[Records from a data source]
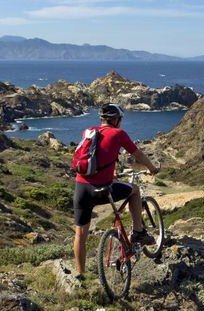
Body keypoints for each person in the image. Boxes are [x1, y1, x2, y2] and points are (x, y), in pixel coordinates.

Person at [73, 104, 160, 274]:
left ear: (102, 119)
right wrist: (151, 168)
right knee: (134, 190)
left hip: (81, 188)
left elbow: (96, 155)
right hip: (103, 189)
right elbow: (138, 155)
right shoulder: (118, 134)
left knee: (80, 236)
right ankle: (138, 232)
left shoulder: (89, 132)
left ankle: (80, 275)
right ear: (117, 120)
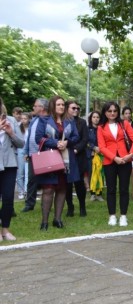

Work to be completed — Write down all the entries exactly, but not the pictures they hold.

Task answer —
Body keypoints for each person in the image. Boxes are [x1, y1, x2, y2] and points are (x, y), in pixel coordinates.

Person at [73, 104, 160, 274]:
left ear: (102, 119)
right wrist: (151, 168)
right knee: (134, 190)
left hip: (81, 188)
left elbow: (96, 155)
right hip: (103, 189)
right elbow: (138, 155)
right shoulder: (118, 134)
left knee: (80, 236)
right ankle: (138, 232)
left shoulder: (89, 132)
left ankle: (80, 275)
right ear: (117, 120)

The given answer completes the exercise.